The critical importance of STEM skills
We’re hearing from the thousands of schools we partner with that they’re struggling to find qualified and experienced teachers. They are often having to make impossible resourcing decisions while wanting to ensure quality learning for students, particularly in specialist senior subjects.
We know STEM skills are highly sought after. Students who graduate with such experiences are not only more likely to get jobs––they’ll earn more too. The National Skills Commission’s Skills Priority List 2022 shows that software and applications programmers are the second most in-demand skills in Australia.
Unfortunately, STEM involvement is currently low with just 10% or fewer Australian students in Years 11 and 12 studying these subjects. And whilst our plummet in international benchmarks is alarming, all of us in education ultimately want every student to experience success. At Edrolo, we see firsthand the amazing STEM programs and learning happening in schools across Australia. The question I lay awake at night pondering (yes I do!), is how we make this possible for every school, for every lesson, despite all the challenges schools are facing. That is what I want to help solve. Every child in Australia (and my own two 11 and 13 year old children) deserve to have the opportunity to learn and thrive in every subject, and ultimately pick their favourites to pursue in the senior years and beyond.
I worry that NAPLAN results are almost entirely predictable – we have not materially changed the system to create a different and better outcome. What’s worse, we often lay the blame at the feet of those who need our help – teachers.
Quality resources improve teaching and learning
One key factor in solving this issue for teachers and students alike is the availability of flexible, quality resources.
The Grattan Institute has found that having a common repository of high-quality curriculum materials can boost the learning experience for teachers and students across subjects. Via shared materials, teachers gain access to a common foundation to ensure teachers’ knowledge is adequate and education is standardised for the benefit of students.
This is something we’re committed to helping deliver at Edrolo. Our team of highly experienced teachers collaborate and write our curriculum materials, just like they would in school. They do so in partnership with our leading team of designers and engineers, meaning our resources are built to both be effective in the classroom and to be used at scale. In short, we’re creating the very best resources to help teachers across Australia do their best work. They’re designed to build students’ deep conceptual learning with a combination of concise theory, scaffolded questions and activities that develop skills and understanding, and videos to help students make progress.
Reducing the burden on teachers
Access to these resources is a huge time-saver for teachers. The Grattan Institute found that a typical teacher who has access to quality curriculum materials can save three hours a week in lesson planning. Grattan also found that teachers with access to the right materials are more likely to feel satisfied by their school’s approach to lesson planning and have a shared understanding of effective teaching. This is a win-win!

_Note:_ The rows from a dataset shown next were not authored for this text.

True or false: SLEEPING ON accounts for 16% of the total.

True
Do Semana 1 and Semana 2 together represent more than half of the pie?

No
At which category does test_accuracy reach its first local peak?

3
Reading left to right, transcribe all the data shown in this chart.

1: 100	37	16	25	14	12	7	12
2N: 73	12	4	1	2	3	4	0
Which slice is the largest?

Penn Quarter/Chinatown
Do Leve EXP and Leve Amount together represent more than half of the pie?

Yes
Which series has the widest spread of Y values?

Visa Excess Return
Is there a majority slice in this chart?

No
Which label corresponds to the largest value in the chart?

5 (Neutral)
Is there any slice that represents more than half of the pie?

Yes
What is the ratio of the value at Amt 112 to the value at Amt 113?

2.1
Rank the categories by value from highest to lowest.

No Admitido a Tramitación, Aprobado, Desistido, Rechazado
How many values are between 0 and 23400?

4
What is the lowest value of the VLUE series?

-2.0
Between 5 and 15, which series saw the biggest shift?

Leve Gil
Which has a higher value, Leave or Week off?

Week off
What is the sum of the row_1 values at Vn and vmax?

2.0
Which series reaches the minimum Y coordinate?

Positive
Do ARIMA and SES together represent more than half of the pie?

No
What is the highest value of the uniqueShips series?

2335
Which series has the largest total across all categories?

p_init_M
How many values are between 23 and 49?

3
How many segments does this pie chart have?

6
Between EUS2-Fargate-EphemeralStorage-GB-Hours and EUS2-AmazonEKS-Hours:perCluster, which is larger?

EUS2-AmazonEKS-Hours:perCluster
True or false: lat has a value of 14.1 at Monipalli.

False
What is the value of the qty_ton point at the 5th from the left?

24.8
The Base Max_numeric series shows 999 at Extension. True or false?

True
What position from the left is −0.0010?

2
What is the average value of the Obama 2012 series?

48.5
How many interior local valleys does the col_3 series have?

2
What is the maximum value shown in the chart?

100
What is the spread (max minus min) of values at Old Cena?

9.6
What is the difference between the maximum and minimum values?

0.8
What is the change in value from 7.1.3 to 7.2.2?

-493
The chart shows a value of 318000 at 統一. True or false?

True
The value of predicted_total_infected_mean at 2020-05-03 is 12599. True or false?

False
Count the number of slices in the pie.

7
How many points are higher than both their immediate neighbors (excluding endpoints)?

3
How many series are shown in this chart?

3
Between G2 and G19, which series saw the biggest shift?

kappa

Time-poor teachers are too often left to fend for themselves, creating lessons from scratch, or scouring the internet and social media for materials. As a team of teachers ourselves, we also know you often have to adapt materials for your students or context, so everything we produce is editable and flexible to fit in with how teachers prefer to teach. This is about lightening the load when it comes to prep, so teachers can focus on the many other parts of what happens in any lesson.